Physician Payment Sunshine Act: Final Rule
Taken from AOA CME E-Newsletter
On Friday, Feb. 1, the Centers for Medicare and Medicaid Services (CMS) released its “Final Rule” implementing the Physician Payment Sunshine Act. The Final Rule is 286 pages and was published in the Federal Register on Friday, Feb. 8.
The Sunshine Act includes several exceptions from the disclosure requirements, including, for example, payments to a physician or a teaching hospital in amounts under $10 (amount increases annually based on Consumer Price Index) so long as annual aggregate payments do not exceed $100; educational materials and samples used by patients; discounts and rebates; and payments for speaking at accredited or certified CME programs. While the definition of “applicable manufacturer” is broad under the Final Rule, hospitals, hospital-based pharmacies and labs that manufacture products solely for internal use or for patients do not qualify as “applicable manufacturers” for purposes of the Sunshine Act.

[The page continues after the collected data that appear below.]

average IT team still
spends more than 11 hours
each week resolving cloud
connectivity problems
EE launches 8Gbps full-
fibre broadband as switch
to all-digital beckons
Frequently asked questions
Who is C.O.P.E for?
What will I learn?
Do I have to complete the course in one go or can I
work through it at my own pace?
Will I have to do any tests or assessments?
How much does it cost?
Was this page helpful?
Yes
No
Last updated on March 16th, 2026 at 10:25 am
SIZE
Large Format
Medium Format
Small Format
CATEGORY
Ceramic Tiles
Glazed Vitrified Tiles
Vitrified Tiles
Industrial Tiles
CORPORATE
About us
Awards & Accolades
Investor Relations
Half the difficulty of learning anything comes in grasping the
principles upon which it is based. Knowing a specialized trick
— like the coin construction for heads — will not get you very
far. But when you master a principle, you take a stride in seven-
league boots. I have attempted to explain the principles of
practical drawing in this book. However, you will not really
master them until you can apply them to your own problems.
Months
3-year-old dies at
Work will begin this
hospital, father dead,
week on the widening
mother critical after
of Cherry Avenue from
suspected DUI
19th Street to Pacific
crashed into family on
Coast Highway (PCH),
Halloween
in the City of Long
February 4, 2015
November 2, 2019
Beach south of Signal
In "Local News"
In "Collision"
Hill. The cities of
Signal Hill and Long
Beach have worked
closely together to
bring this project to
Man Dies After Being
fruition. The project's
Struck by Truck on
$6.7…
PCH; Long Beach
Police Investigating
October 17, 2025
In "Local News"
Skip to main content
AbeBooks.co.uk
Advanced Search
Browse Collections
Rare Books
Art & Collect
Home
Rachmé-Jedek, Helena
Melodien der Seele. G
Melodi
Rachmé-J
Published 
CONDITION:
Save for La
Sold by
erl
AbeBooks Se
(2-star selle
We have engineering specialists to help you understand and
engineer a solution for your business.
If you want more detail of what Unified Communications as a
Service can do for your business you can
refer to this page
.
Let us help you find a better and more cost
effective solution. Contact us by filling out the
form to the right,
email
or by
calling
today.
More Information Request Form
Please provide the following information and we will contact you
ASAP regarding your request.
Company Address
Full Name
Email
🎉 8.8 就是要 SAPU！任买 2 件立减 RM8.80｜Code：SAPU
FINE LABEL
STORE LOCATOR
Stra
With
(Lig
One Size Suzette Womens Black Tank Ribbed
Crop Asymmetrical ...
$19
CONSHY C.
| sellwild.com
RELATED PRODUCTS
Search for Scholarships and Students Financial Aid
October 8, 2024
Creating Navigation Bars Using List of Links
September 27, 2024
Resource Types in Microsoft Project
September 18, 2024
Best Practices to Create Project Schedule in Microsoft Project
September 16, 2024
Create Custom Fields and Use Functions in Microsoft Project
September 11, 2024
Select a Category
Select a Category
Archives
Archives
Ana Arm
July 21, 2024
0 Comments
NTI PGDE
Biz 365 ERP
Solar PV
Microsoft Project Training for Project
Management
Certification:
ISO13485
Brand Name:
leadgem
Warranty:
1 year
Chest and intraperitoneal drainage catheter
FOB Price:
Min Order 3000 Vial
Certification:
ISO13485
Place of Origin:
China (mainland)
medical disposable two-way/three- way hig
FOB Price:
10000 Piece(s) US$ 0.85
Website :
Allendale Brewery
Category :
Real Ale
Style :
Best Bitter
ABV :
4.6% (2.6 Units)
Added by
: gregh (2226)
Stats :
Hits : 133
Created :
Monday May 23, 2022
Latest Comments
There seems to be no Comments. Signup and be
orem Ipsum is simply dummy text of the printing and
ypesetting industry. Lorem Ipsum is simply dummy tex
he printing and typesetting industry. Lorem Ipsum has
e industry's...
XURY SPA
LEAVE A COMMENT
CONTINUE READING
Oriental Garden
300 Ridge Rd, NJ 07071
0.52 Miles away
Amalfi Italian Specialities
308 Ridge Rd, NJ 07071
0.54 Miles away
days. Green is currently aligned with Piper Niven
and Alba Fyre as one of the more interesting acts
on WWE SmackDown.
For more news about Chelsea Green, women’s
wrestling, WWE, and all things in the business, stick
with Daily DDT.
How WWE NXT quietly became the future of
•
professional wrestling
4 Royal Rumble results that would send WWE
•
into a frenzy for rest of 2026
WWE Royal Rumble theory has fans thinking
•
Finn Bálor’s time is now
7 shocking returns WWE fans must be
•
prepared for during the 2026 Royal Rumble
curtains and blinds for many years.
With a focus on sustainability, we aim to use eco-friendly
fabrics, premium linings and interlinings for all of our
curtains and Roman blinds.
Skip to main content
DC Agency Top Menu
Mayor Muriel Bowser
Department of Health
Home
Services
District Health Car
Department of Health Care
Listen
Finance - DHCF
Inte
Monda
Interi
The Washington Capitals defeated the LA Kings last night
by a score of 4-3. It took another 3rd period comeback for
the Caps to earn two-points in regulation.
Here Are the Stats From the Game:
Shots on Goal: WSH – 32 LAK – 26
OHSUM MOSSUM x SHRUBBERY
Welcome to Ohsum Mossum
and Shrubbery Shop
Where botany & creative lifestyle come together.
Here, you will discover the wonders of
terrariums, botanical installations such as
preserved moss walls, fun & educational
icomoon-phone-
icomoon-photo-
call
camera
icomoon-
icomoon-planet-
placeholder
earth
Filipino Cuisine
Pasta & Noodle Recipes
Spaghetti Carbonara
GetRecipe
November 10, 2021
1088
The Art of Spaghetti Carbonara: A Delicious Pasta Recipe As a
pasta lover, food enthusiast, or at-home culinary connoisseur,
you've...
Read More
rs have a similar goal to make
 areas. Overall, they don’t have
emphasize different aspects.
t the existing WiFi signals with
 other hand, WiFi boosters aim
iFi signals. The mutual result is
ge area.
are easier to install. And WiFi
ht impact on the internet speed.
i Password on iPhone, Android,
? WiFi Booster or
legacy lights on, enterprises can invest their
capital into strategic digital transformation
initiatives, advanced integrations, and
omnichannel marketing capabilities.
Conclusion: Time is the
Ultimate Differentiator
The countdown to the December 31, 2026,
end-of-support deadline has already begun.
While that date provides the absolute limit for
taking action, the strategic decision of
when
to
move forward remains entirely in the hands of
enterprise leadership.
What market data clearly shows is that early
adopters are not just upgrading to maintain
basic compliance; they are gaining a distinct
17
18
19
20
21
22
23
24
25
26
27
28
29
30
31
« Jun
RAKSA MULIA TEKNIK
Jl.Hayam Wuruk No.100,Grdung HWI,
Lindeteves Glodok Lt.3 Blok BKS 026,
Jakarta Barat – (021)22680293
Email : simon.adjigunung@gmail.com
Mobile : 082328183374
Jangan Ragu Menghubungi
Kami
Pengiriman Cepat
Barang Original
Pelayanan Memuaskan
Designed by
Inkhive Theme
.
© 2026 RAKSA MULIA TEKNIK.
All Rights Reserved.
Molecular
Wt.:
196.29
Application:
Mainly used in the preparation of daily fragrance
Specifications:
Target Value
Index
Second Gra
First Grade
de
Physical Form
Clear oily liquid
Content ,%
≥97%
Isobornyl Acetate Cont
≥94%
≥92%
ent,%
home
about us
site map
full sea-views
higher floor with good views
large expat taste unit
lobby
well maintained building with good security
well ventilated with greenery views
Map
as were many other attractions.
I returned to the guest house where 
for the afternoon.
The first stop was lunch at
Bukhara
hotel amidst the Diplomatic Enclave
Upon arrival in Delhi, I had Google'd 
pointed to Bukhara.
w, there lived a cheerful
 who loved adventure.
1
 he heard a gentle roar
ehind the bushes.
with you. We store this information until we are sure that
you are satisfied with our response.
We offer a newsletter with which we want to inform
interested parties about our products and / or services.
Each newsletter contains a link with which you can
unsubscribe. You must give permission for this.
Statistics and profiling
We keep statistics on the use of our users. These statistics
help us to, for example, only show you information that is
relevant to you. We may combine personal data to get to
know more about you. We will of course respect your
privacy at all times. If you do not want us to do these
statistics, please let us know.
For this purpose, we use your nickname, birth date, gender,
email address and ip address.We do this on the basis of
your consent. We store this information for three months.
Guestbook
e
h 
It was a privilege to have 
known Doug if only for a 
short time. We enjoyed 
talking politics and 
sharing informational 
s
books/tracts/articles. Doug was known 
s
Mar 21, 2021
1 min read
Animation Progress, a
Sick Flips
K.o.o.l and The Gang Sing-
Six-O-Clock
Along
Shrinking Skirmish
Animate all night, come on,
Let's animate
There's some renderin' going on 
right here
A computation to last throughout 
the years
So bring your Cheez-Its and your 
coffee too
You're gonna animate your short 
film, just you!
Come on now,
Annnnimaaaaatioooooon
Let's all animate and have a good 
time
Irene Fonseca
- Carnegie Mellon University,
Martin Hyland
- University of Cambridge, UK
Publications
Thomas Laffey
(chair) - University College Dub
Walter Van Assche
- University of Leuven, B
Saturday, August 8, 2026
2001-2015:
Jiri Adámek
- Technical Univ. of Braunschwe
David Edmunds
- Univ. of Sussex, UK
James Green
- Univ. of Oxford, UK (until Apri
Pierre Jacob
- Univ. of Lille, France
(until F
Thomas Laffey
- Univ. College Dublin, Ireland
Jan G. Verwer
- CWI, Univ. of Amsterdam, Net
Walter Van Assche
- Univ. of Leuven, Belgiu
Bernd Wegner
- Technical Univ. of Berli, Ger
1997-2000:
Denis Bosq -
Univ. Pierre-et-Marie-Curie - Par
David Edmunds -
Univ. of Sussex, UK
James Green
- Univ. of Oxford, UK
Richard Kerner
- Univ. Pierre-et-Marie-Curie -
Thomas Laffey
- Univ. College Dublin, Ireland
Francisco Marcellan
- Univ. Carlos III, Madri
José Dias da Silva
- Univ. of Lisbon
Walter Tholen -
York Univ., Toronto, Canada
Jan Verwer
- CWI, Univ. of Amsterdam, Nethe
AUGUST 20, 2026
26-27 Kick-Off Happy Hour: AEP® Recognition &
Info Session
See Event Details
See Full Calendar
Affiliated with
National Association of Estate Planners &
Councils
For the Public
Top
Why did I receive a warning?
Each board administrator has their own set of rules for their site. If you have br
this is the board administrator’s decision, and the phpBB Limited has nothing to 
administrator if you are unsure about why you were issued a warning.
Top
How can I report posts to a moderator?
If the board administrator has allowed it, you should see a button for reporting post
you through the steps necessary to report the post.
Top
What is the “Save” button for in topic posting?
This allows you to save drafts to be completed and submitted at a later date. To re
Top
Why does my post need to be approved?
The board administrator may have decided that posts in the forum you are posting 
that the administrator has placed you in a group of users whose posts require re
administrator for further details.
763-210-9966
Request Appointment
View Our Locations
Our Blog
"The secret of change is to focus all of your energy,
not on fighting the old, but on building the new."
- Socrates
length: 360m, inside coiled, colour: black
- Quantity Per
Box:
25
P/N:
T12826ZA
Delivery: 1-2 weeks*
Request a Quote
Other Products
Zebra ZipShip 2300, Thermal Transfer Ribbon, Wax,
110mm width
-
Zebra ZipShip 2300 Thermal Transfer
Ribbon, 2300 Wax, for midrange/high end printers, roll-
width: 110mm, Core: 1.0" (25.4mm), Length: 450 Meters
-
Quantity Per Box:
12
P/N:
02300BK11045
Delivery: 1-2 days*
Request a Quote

The Final Rule also sets forth several important upcoming dates. Manufacturers and GPOs must begin to collect data on Aug. 1, 2013. They must track data between Aug. 1, 2013 and Dec. 31, 2013 and report this data to CMS by March 31, 2014. Data will be submitted via an electronic system to be published by CMS at a later date.
The Final Rule includes several penalties for non-compliance with the Sunshine Act. Applicable manufacturers and GPOs that fail to report as required by the Final Rule can be subject to a civil monetary penalty (CMP) of up to $150,000 annually, and intentional failures to report carry much stricter penalties, up to $1,000,000. CMS has also reserved the right to review compliance by applicable manufacturers and GPOs, and these entities are now required to maintain records and documents for at least five (5) years from the date of publication of the reportable event.